We made a mistake with our first dorper/khatadan cross ram.  We thought it was cute when he brushed up against us, made charges at us and otherwise manifested his domination over his dominion.

When he had grown to a beautiful and prolific ram of 2 years old he knocked my wife down, charged me and nailed me in the leg.  His familiarity was not so cute then.  He had, with our help, become a dangerous animal.  His behavior is good etiquette if he's on the range and not in contact with humans, but if he is, he is a danger.

Our 2nd ram was raised differently.  We allowed no physical contact with the ram, discouraged any sort of familiarity and he is doing well.  He keeps his distance, does his job with the ewes and we are happy to have learned that this hard lesson.
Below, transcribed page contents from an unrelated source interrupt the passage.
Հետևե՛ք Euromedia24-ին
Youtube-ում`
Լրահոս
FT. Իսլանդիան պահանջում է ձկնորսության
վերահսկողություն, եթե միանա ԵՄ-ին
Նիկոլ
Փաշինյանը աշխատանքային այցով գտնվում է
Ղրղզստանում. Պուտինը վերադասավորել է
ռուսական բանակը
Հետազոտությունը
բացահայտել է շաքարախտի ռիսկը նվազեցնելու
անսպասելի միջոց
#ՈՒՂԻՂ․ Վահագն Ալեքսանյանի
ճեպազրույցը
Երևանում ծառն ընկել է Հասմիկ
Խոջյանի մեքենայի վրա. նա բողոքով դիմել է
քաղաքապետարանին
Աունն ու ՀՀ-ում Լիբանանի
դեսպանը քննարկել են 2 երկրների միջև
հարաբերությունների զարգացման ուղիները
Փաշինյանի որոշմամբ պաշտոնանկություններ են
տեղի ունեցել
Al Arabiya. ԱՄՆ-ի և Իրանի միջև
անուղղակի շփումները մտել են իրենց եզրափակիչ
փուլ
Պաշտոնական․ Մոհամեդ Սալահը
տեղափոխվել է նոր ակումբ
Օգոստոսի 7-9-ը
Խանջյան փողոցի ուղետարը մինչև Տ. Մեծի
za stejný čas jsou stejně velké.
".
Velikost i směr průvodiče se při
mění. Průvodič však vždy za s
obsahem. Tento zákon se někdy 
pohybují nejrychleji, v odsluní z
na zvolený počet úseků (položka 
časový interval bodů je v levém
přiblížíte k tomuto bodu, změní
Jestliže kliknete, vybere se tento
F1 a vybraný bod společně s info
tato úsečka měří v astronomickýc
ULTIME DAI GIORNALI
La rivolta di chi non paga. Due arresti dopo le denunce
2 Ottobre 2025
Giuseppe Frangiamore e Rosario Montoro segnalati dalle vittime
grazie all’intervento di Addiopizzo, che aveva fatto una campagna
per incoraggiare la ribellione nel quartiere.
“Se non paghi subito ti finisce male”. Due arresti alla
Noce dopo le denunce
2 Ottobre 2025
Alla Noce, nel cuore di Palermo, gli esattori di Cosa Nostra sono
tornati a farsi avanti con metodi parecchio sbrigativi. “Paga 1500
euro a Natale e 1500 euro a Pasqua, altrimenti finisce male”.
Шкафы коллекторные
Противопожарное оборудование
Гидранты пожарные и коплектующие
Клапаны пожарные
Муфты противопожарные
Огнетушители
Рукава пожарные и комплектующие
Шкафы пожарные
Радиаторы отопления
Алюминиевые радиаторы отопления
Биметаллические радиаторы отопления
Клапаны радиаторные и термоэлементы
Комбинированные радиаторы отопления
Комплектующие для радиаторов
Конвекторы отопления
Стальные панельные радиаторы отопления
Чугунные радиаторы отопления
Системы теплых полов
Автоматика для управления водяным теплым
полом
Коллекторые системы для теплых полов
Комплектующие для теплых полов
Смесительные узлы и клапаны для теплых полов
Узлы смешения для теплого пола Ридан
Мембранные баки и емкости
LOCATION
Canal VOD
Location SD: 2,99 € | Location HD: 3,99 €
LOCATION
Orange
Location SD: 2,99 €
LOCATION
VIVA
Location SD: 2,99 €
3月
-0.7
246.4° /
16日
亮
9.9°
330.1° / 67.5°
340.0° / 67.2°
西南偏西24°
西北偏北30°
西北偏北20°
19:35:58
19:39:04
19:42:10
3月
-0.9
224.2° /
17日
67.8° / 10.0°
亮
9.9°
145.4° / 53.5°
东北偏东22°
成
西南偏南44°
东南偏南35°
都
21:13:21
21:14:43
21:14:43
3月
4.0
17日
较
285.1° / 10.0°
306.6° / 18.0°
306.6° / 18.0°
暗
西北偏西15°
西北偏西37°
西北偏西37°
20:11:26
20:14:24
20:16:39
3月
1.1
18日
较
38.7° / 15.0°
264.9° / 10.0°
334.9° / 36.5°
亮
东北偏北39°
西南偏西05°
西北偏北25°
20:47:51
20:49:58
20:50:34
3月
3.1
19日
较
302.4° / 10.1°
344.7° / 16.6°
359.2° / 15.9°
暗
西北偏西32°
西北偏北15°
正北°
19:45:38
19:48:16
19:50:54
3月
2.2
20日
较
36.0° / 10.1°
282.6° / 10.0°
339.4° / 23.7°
Wethering a lamb that has already developed agression will not tame him.  He is better off being hunted or in someone's freezer.

We have to remember that these beautiful animals can be dangerous.


----------



## nsanywhere (Aug 6, 2011)

I banded my shetland ram lamb at 2 weeks and he has been a love ever since. He's now a year old, stayed small, horns growing very slowly, no butting or trying to get on the girls. He will stand perfectly still, nose to nose with my 4 year old nephew and let him pet, kiss, handle the horns, etc.

My guy is being raised as a pet so I couldn't be happier with the banding results!


----------



## Royd Wood (Aug 6, 2011)

We dont band any of our Romney lambs just in case the future supreme champion happened to be born in our barn - not happened yet but got close with this guy called Mustard







Nearly kept him but got a little aggresive. Looks well considering he had grass only and boy did he taste good


----------



## aggieterpkatie (Aug 7, 2011)

Nice looking boy!!


----------